<<<<
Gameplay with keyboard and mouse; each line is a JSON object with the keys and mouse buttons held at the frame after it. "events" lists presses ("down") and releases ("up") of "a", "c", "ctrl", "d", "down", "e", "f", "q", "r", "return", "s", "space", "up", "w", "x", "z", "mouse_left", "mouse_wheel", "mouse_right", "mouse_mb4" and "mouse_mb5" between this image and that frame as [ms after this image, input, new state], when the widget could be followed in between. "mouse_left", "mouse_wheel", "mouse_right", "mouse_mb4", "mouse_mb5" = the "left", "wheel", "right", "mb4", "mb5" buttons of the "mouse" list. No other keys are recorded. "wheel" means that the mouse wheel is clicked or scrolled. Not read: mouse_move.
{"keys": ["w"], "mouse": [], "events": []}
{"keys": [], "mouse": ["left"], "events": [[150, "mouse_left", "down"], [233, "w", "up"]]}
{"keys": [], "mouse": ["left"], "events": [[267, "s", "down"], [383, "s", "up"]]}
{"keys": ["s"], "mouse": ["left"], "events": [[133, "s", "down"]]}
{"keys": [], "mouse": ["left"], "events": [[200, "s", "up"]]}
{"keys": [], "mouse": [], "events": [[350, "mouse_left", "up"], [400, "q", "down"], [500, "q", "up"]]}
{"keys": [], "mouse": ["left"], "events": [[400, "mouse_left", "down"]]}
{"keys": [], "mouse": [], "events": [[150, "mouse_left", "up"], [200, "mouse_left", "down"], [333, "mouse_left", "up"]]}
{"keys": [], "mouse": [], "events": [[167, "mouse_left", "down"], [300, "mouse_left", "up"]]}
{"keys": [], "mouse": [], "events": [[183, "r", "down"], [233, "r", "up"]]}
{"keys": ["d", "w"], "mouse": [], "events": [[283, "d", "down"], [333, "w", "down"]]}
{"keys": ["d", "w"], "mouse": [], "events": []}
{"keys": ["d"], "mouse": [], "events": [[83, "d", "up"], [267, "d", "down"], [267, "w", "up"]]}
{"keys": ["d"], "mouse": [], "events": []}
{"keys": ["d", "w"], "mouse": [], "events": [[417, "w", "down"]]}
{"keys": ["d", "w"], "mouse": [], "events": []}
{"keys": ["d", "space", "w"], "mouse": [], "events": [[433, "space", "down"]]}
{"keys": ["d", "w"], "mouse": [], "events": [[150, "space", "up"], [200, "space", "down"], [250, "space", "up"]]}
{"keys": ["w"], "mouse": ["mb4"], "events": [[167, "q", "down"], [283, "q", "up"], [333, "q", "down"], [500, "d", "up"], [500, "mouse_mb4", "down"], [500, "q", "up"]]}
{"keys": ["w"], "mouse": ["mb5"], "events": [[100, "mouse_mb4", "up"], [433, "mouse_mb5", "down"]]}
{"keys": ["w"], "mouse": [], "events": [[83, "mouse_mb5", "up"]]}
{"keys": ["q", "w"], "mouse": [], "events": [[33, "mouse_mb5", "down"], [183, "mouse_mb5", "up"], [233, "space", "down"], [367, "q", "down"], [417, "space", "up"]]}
>>>>
__Aim of the task__. An exact repeat of all the records is required.

__Answer to the problem__.
Gameplay with keyboard and mouse; each line is a JSON object with the keys and mouse buttons held at the frame after it. "events" lists presses ("down") and releases ("up") of "a", "c", "ctrl", "d", "down", "e", "f", "q", "r", "return", "s", "space", "up", "w", "x", "z", "mouse_left", "mouse_wheel", "mouse_right", "mouse_mb4" and "mouse_mb5" between this image and that frame as [ms after this image, input, new state], when the widget could be followed in between. "mouse_left", "mouse_wheel", "mouse_right", "mouse_mb4", "mouse_mb5" = the "left", "wheel", "right", "mb4", "mb5" buttons of the "mouse" list. No other keys are recorded. "wheel" means that the mouse wheel is clicked or scrolled. Not read: mouse_move.
{"keys": ["w"], "mouse": [], "events": []}
{"keys": [], "mouse": ["left"], "events": [[150, "mouse_left", "down"], [233, "w", "up"]]}
{"keys": [], "mouse": ["left"], "events": [[267, "s", "down"], [383, "s", "up"]]}
{"keys": ["s"], "mouse": ["left"], "events": [[133, "s", "down"]]}
{"keys": [], "mouse": ["left"], "events": [[200, "s", "up"]]}
{"keys": [], "mouse": [], "events": [[350, "mouse_left", "up"], [400, "q", "down"], [500, "q", "up"]]}
{"keys": [], "mouse": ["left"], "events": [[400, "mouse_left", "down"]]}
{"keys": [], "mouse": [], "events": [[150, "mouse_left", "up"], [200, "mouse_left", "down"], [333, "mouse_left", "up"]]}
{"keys": [], "mouse": [], "events": [[167, "mouse_left", "down"], [300, "mouse_left", "up"]]}
{"keys": [], "mouse": [], "events": [[183, "r", "down"], [233, "r", "up"]]}
{"keys": ["d", "w"], "mouse": [], "events": [[283, "d", "down"], [333, "w", "down"]]}
{"keys": ["d", "w"], "mouse": [], "events": []}
{"keys": ["d"], "mouse": [], "events": [[83, "d", "up"], [267, "d", "down"], [267, "w", "up"]]}
{"keys": ["d"], "mouse": [], "events": []}
{"keys": ["d", "w"], "mouse": [], "events": [[417, "w", "down"]]}
{"keys": ["d", "w"], "mouse": [], "events": []}
{"keys": ["d", "space", "w"], "mouse": [], "events": [[433, "space", "down"]]}
{"keys": ["d", "w"], "mouse": [], "events": [[150, "space", "up"], [200, "space", "down"], [250, "space", "up"]]}
{"keys": ["w"], "mouse": ["mb4"], "events": [[167, "q", "down"], [283, "q", "up"], [333, "q", "down"], [500, "d", "up"], [500, "mouse_mb4", "down"], [500, "q", "up"]]}
{"keys": ["w"], "mouse": ["mb5"], "events": [[100, "mouse_mb4", "up"], [433, "mouse_mb5", "down"]]}
{"keys": ["w"], "mouse": [], "events": [[83, "mouse_mb5", "up"]]}
{"keys": ["q", "w"], "mouse": [], "events": [[33, "mouse_mb5", "down"], [183, "mouse_mb5", "up"], [233, "space", "down"], [367, "q", "down"], [417, "space", "up"]]}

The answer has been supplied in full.